Dataset excerpt:
┌──

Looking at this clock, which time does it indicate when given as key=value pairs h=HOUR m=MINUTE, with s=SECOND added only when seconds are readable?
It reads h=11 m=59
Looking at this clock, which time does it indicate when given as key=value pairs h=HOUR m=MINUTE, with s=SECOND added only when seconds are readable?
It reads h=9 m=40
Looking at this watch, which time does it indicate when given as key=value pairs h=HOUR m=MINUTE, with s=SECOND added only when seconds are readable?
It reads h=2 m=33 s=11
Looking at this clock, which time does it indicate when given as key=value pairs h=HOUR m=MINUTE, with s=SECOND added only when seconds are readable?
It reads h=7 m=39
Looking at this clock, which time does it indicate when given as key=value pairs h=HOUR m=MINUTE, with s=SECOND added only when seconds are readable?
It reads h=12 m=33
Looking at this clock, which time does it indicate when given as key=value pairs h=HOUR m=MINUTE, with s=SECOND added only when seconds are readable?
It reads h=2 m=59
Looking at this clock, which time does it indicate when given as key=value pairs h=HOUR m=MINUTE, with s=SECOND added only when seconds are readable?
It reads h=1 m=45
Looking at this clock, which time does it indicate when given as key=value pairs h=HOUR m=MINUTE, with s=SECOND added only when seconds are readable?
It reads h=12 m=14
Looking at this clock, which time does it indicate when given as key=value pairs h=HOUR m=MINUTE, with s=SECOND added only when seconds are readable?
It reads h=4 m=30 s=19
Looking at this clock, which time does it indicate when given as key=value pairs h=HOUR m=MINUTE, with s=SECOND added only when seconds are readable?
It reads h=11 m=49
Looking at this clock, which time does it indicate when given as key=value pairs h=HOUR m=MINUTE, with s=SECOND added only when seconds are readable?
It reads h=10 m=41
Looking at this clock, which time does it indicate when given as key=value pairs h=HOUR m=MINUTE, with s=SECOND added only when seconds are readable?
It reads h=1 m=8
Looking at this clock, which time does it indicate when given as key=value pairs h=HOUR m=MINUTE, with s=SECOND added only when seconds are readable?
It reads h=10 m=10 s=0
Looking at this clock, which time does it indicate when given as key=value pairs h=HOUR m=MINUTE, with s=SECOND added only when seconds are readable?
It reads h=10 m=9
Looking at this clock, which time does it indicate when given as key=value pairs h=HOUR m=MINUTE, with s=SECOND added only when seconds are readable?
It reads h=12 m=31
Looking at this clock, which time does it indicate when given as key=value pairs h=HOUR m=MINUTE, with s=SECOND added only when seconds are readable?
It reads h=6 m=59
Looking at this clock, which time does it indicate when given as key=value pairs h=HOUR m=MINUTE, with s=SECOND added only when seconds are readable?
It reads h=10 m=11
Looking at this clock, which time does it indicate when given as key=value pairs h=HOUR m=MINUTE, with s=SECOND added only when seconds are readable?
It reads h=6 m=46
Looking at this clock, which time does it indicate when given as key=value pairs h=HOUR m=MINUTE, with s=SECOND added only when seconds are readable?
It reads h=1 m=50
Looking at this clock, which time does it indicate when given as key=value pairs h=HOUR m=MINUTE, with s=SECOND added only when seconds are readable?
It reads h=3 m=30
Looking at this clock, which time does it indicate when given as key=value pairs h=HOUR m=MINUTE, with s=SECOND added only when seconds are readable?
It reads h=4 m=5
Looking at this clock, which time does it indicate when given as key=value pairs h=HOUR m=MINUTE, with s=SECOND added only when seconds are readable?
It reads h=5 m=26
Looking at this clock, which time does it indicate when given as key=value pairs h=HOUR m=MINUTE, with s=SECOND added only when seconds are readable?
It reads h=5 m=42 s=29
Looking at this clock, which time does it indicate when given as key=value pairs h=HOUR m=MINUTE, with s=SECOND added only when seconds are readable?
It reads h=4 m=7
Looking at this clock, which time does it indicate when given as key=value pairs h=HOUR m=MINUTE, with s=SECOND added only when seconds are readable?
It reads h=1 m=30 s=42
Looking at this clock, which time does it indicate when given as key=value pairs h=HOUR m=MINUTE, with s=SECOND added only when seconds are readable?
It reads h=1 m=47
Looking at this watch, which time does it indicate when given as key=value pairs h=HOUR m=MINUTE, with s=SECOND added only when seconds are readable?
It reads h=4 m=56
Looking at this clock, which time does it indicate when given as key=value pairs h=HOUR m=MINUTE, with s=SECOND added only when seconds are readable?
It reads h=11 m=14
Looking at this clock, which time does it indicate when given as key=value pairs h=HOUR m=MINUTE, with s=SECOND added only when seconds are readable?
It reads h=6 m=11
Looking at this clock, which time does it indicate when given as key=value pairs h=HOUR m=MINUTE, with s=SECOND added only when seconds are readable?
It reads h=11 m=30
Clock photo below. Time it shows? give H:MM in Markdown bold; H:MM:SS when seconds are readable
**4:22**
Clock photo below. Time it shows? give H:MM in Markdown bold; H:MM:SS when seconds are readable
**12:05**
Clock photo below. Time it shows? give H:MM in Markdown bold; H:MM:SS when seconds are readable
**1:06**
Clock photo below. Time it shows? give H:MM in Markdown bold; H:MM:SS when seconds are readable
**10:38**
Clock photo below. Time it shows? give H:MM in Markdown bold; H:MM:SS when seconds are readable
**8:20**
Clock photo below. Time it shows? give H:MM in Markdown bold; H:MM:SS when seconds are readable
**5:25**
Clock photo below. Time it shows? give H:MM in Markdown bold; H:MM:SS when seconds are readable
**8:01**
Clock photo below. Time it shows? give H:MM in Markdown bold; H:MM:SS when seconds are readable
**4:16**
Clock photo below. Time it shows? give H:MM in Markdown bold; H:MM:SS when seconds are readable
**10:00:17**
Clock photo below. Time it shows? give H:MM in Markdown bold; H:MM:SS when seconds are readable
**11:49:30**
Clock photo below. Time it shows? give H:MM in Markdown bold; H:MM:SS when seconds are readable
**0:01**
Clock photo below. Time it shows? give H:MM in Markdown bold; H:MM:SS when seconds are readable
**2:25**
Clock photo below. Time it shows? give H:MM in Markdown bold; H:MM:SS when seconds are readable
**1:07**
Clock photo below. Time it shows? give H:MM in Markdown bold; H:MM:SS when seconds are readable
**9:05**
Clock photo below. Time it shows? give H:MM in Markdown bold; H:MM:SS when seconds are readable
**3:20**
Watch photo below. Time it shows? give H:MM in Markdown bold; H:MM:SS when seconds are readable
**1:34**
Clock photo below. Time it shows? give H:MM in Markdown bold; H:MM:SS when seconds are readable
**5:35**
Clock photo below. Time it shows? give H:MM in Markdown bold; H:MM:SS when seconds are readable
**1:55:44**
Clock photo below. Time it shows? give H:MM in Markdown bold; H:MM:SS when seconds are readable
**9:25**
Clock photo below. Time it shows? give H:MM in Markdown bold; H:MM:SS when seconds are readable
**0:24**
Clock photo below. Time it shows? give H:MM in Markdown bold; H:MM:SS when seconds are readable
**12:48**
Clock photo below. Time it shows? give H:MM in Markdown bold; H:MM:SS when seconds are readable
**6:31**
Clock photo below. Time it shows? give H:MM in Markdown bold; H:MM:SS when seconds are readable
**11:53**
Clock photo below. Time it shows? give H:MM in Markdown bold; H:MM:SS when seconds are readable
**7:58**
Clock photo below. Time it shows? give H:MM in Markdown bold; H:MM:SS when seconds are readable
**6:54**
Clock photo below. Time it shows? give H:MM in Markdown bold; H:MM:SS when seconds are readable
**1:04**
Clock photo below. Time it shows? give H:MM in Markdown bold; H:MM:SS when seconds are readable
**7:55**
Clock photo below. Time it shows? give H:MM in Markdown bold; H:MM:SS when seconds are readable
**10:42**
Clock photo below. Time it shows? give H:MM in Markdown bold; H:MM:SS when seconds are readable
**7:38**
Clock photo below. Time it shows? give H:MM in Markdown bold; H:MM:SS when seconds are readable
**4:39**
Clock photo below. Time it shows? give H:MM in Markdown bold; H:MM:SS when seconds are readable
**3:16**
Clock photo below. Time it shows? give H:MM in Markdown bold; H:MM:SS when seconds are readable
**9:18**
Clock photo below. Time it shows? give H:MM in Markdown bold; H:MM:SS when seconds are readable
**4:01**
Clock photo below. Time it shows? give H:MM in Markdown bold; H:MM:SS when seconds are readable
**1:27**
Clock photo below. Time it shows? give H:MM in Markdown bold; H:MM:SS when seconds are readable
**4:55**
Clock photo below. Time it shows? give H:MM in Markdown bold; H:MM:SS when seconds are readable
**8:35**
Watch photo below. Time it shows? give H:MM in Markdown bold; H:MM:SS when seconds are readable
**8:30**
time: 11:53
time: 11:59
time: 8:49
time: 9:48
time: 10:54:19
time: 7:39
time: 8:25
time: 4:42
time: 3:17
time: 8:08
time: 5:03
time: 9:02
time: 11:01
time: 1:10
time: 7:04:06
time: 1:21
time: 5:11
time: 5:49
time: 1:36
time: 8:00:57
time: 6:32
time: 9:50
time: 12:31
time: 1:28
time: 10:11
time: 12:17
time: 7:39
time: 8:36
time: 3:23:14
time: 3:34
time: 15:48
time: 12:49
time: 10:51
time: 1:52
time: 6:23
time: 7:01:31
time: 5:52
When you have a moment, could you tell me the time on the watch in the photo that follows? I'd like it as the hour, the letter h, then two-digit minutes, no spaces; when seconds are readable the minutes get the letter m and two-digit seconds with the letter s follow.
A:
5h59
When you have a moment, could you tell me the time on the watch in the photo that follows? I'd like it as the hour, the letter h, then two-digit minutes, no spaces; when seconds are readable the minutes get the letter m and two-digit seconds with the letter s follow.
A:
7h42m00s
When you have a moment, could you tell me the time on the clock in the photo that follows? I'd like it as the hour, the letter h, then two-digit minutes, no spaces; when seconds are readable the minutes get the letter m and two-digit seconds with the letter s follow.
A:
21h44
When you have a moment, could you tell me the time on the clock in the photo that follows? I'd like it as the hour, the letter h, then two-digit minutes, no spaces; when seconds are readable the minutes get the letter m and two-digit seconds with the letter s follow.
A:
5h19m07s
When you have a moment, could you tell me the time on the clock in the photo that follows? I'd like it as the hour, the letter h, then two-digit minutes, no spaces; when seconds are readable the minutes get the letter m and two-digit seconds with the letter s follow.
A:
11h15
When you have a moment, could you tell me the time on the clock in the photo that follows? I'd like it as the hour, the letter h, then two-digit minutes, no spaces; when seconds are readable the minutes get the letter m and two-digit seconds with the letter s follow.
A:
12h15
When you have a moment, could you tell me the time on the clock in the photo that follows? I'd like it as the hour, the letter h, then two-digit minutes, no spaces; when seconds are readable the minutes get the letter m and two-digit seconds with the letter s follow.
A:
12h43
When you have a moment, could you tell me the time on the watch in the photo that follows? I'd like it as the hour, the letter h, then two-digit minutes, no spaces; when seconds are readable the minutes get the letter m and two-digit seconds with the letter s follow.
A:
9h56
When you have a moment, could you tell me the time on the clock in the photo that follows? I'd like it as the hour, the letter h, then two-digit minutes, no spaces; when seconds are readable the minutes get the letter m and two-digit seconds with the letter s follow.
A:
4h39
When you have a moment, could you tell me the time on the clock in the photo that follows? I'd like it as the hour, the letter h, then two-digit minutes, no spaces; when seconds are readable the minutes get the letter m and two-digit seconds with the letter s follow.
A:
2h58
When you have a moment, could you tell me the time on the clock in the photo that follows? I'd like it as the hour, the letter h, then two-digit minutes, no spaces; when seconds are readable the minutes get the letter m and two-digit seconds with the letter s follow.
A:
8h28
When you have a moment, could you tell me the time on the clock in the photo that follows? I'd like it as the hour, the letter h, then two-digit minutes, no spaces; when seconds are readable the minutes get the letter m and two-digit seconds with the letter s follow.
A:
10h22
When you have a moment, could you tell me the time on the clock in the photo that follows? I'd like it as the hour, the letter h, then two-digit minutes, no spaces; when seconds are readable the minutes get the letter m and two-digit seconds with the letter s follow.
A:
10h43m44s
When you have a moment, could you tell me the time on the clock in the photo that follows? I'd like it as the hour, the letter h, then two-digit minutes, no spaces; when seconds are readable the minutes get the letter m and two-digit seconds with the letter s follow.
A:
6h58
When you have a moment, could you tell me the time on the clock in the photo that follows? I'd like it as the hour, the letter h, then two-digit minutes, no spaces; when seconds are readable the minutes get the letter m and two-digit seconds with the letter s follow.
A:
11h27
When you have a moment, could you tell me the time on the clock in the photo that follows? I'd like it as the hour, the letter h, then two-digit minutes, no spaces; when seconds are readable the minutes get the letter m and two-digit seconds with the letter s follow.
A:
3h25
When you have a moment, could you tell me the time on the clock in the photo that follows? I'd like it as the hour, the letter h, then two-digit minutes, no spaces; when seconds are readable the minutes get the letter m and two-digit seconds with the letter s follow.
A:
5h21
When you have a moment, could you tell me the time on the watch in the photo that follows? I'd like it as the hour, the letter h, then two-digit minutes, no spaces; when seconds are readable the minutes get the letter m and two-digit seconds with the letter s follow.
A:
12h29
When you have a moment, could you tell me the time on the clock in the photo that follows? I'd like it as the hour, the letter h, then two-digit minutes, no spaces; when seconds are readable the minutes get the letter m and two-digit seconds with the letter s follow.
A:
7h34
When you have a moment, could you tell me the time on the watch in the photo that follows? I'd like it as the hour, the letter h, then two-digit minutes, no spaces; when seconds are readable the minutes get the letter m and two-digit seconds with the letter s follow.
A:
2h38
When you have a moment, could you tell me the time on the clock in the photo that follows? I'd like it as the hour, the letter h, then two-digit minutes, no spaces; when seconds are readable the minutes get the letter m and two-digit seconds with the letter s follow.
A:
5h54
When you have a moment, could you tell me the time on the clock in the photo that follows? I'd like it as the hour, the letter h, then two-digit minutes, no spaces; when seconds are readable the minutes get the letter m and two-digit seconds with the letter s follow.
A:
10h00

└──

PROBLEM DESCRIPTION. Starting from the first line above and ending with the line that contains "It reads h=11 m=59", present those lines as a Markdown table with the columns "Row" and "Line", skipping any blank lines.

TASK RESULT.
| Row | Line |
|---|---|
| 1 | Looking at this clock, which time does it indicate when given as key=value pairs h=HOUR m=MINUTE, with s=SECOND added only when seconds are readable? |
| 2 | It reads h=11 m=59 |